**TASK DESCRIPTION**. Among the entries below, find the lines with the word "BENEFICIOS" and return them.

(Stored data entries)
• • •
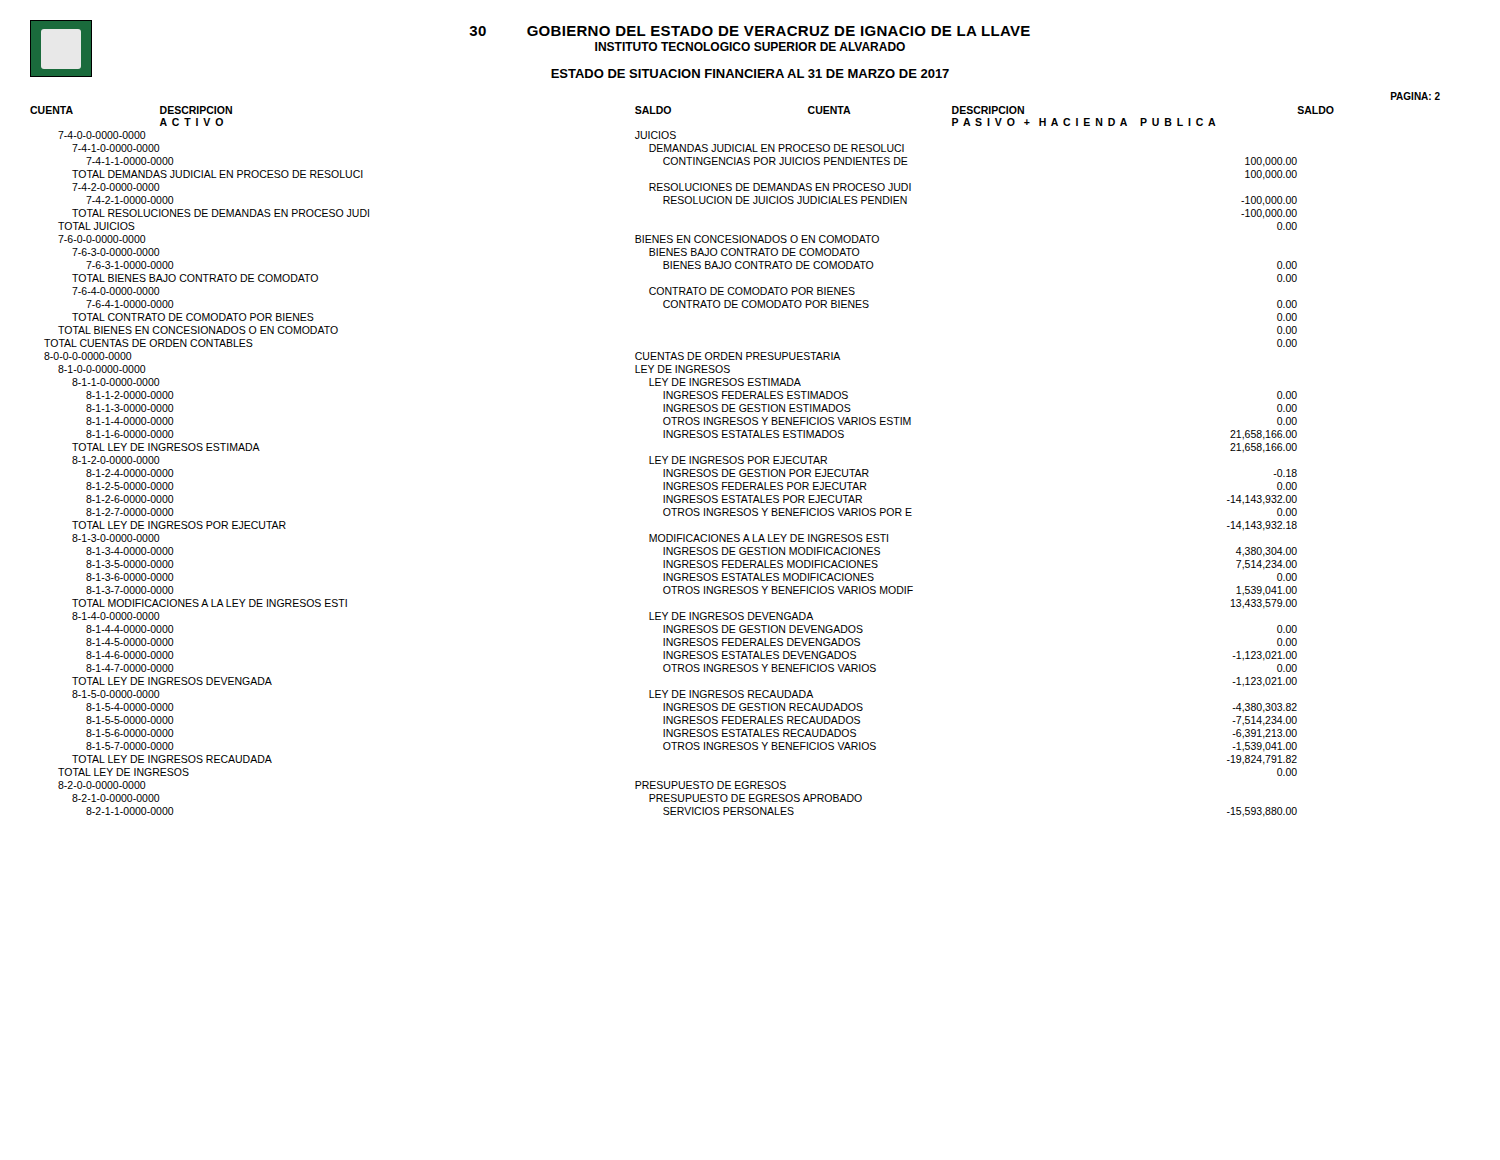30 GOBIERNO DEL ESTADO DE VERACRUZ DE IGNACIO DE LA LLAVE
INSTITUTO TECNOLOGICO SUPERIOR DE ALVARADO
ESTADO DE SITUACION FINANCIERA AL 31 DE MARZO DE 2017
PAGINA: 2
| CUENTA | DESCRIPCION | SALDO | CUENTA | DESCRIPCION | SALDO |
| --- | --- | --- | --- | --- | --- |
| | A C T I V O | | | P A S I V O + H A C I E N D A P U B L I C A | |
| 7-4-0-0-0000-0000 | JUICIOS | | |
| 7-4-1-0-0000-0000 | DEMANDAS JUDICIAL EN PROCESO DE RESOLUCI | | |
| 7-4-1-1-0000-0000 | CONTINGENCIAS POR JUICIOS PENDIENTES DE | 100,000.00 | |
| TOTAL DEMANDAS JUDICIAL EN PROCESO DE RESOLUCI | | 100,000.00 | |
| 7-4-2-0-0000-0000 | RESOLUCIONES DE DEMANDAS EN PROCESO JUDI | | |
| 7-4-2-1-0000-0000 | RESOLUCION DE JUICIOS JUDICIALES PENDIEN | -100,000.00 | |
| TOTAL RESOLUCIONES DE DEMANDAS EN PROCESO JUDI | | -100,000.00 | |
| TOTAL JUICIOS | | 0.00 | |
| 7-6-0-0-0000-0000 | BIENES EN CONCESIONADOS O EN COMODATO | | |
| 7-6-3-0-0000-0000 | BIENES BAJO CONTRATO DE COMODATO | | |
| 7-6-3-1-0000-0000 | BIENES BAJO CONTRATO DE COMODATO | 0.00 | |
| TOTAL BIENES BAJO CONTRATO DE COMODATO | | 0.00 | |
| 7-6-4-0-0000-0000 | CONTRATO DE COMODATO POR BIENES | | |
| 7-6-4-1-0000-0000 | CONTRATO DE COMODATO POR BIENES | 0.00 | |
| TOTAL CONTRATO DE COMODATO POR BIENES | | 0.00 | |
| TOTAL BIENES EN CONCESIONADOS O EN COMODATO | | 0.00 | |
| TOTAL CUENTAS DE ORDEN CONTABLES | | 0.00 | |
| 8-0-0-0-0000-0000 | CUENTAS DE ORDEN PRESUPUESTARIA | | |
| 8-1-0-0-0000-0000 | LEY DE INGRESOS | | |
| 8-1-1-0-0000-0000 | LEY DE INGRESOS ESTIMADA | | |
| 8-1-1-2-0000-0000 | INGRESOS FEDERALES ESTIMADOS | 0.00 | |
| 8-1-1-3-0000-0000 | INGRESOS DE GESTION ESTIMADOS | 0.00 | |
| 8-1-1-4-0000-0000 | OTROS INGRESOS Y BENEFICIOS VARIOS ESTIM | 0.00 | |
| 8-1-1-6-0000-0000 | INGRESOS ESTATALES ESTIMADOS | 21,658,166.00 | |
| TOTAL LEY DE INGRESOS ESTIMADA | | 21,658,166.00 | |
| 8-1-2-0-0000-0000 | LEY DE INGRESOS POR EJECUTAR | | |
| 8-1-2-4-0000-0000 | INGRESOS DE GESTION POR EJECUTAR | -0.18 | |
| 8-1-2-5-0000-0000 | INGRESOS FEDERALES POR EJECUTAR | 0.00 | |
| 8-1-2-6-0000-0000 | INGRESOS ESTATALES POR EJECUTAR | -14,143,932.00 | |
| 8-1-2-7-0000-0000 | OTROS INGRESOS Y BENEFICIOS VARIOS POR E | 0.00 | |
| TOTAL LEY DE INGRESOS POR EJECUTAR | | -14,143,932.18 | |
| 8-1-3-0-0000-0000 | MODIFICACIONES A LA LEY DE INGRESOS ESTI | | |
| 8-1-3-4-0000-0000 | INGRESOS DE GESTION MODIFICACIONES | 4,380,304.00 | |
| 8-1-3-5-0000-0000 | INGRESOS FEDERALES MODIFICACIONES | 7,514,234.00 | |
| 8-1-3-6-0000-0000 | INGRESOS ESTATALES MODIFICACIONES | 0.00 | |
| 8-1-3-7-0000-0000 | OTROS INGRESOS Y BENEFICIOS VARIOS MODIF | 1,539,041.00 | |
| TOTAL MODIFICACIONES A LA LEY DE INGRESOS ESTI | | 13,433,579.00 | |
| 8-1-4-0-0000-0000 | LEY DE INGRESOS DEVENGADA | | |
| 8-1-4-4-0000-0000 | INGRESOS DE GESTION DEVENGADOS | 0.00 | |
| 8-1-4-5-0000-0000 | INGRESOS FEDERALES DEVENGADOS | 0.00 | |
| 8-1-4-6-0000-0000 | INGRESOS ESTATALES DEVENGADOS | -1,123,021.00 | |
| 8-1-4-7-0000-0000 | OTROS INGRESOS Y BENEFICIOS VARIOS | 0.00 | |
| TOTAL LEY DE INGRESOS DEVENGADA | | -1,123,021.00 | |
| 8-1-5-0-0000-0000 | LEY DE INGRESOS RECAUDADA | | |
| 8-1-5-4-0000-0000 | INGRESOS DE GESTION RECAUDADOS | -4,380,303.82 | |
| 8-1-5-5-0000-0000 | INGRESOS FEDERALES RECAUDADOS | -7,514,234.00 | |
| 8-1-5-6-0000-0000 | INGRESOS ESTATALES RECAUDADOS | -6,391,213.00 | |
| 8-1-5-7-0000-0000 | OTROS INGRESOS Y BENEFICIOS VARIOS | -1,539,041.00 | |
| TOTAL LEY DE INGRESOS RECAUDADA | | -19,824,791.82 | |
| TOTAL LEY DE INGRESOS | | 0.00 | |
| 8-2-0-0-0000-0000 | PRESUPUESTO DE EGRESOS | | |
| 8-2-1-0-0000-0000 | PRESUPUESTO DE EGRESOS APROBADO | | |
| 8-2-1-1-0000-0000 | SERVICIOS PERSONALES | -15,593,880.00 | |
• • •
**SOLUTION FOR THIS PROBLEM**.
| 8-1-1-4-0000-0000 | OTROS INGRESOS Y BENEFICIOS VARIOS ESTIM | 0.00 | |
| 8-1-2-7-0000-0000 | OTROS INGRESOS Y BENEFICIOS VARIOS POR E | 0.00 | |
| 8-1-3-7-0000-0000 | OTROS INGRESOS Y BENEFICIOS VARIOS MODIF | 1,539,041.00 | |
| 8-1-4-7-0000-0000 | OTROS INGRESOS Y BENEFICIOS VARIOS | 0.00 | |
| 8-1-5-7-0000-0000 | OTROS INGRESOS Y BENEFICIOS VARIOS | -1,539,041.00 | |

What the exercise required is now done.